#### WHAT IS EXPECTED:
Copy out every line of the data below, keeping each one identical character for character.

#### EXTRACTED RECORDS:

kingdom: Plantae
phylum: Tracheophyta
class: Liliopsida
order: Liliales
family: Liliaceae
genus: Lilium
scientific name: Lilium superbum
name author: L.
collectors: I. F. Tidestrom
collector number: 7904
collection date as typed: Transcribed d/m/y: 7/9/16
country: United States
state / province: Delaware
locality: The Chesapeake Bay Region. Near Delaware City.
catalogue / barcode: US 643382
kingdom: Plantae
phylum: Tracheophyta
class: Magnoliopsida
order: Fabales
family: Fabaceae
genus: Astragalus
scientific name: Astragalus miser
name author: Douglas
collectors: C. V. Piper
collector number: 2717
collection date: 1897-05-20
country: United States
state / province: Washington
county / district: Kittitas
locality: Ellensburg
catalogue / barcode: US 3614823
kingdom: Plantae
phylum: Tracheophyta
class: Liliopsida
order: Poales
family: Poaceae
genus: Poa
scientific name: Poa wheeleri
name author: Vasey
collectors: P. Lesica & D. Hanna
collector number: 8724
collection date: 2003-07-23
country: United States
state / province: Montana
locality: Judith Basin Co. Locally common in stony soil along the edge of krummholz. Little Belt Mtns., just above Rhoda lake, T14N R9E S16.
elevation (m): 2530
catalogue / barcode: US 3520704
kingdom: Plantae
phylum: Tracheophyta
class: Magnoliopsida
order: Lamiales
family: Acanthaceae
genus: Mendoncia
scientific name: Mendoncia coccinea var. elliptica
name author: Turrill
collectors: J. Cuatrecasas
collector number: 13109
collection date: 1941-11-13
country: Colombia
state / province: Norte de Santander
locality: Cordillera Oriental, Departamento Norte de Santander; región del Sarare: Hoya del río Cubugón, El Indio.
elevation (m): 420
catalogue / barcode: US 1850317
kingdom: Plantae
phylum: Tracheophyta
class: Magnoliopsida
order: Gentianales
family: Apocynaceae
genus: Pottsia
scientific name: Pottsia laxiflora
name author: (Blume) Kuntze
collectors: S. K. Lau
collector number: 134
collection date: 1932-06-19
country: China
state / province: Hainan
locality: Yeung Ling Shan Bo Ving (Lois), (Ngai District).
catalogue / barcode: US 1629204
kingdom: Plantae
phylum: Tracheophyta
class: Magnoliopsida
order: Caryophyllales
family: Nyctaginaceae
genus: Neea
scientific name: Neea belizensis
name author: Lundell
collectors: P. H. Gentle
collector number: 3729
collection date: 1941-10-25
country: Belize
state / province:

#### RESPONSE TO THIS EXERCISE:
kingdom: Plantae
phylum: Tracheophyta
class: Liliopsida
order: Liliales
family: Liliaceae
genus: Lilium
scientific name: Lilium superbum
name author: L.
collectors: I. F. Tidestrom
collector number: 7904
collection date as typed: Transcribed d/m/y: 7/9/16
country: United States
state / province: Delaware
locality: The Chesapeake Bay Region. Near Delaware City.
catalogue / barcode: US 643382
kingdom: Plantae
phylum: Tracheophyta
class: Magnoliopsida
order: Fabales
family: Fabaceae
genus: Astragalus
scientific name: Astragalus miser
name author: Douglas
collectors: C. V. Piper
collector number: 2717
collection date: 1897-05-20
country: United States
state / province: Washington
county / district: Kittitas
locality: Ellensburg
catalogue / barcode: US 3614823
kingdom: Plantae
phylum: Tracheophyta
class: Liliopsida
order: Poales
family: Poaceae
genus: Poa
scientific name: Poa wheeleri
name author: Vasey
collectors: P. Lesica & D. Hanna
collector number: 8724
collection date: 2003-07-23
country: United States
state / province: Montana
locality: Judith Basin Co. Locally common in stony soil along the edge of krummholz. Little Belt Mtns., just above Rhoda lake, T14N R9E S16.
elevation (m): 2530
catalogue / barcode: US 3520704
kingdom: Plantae
phylum: Tracheophyta
class: Magnoliopsida
order: Lamiales
family: Acanthaceae
genus: Mendoncia
scientific name: Mendoncia coccinea var. elliptica
name author: Turrill
collectors: J. Cuatrecasas
collector number: 13109
collection date: 1941-11-13
country: Colombia
state / province: Norte de Santander
locality: Cordillera Oriental, Departamento Norte de Santander; región del Sarare: Hoya del río Cubugón, El Indio.
elevation (m): 420
catalogue / barcode: US 1850317
kingdom: Plantae
phylum: Tracheophyta
class: Magnoliopsida
order: Gentianales
family: Apocynaceae
genus: Pottsia
scientific name: Pottsia laxiflora
name author: (Blume) Kuntze
collectors: S. K. Lau
collector number: 134
collection date: 1932-06-19
country: China
state / province: Hainan
locality: Yeung Ling Shan Bo Ving (Lois), (Ngai District).
catalogue / barcode: US 1629204
kingdom: Plantae
phylum: Tracheophyta
class: Magnoliopsida
order: Caryophyllales
family: Nyctaginaceae
genus: Neea
scientific name: Neea belizensis
name author: Lundell
collectors: P. H. Gentle
collector number: 3729
collection date: 1941-10-25
country: Belize
state / province:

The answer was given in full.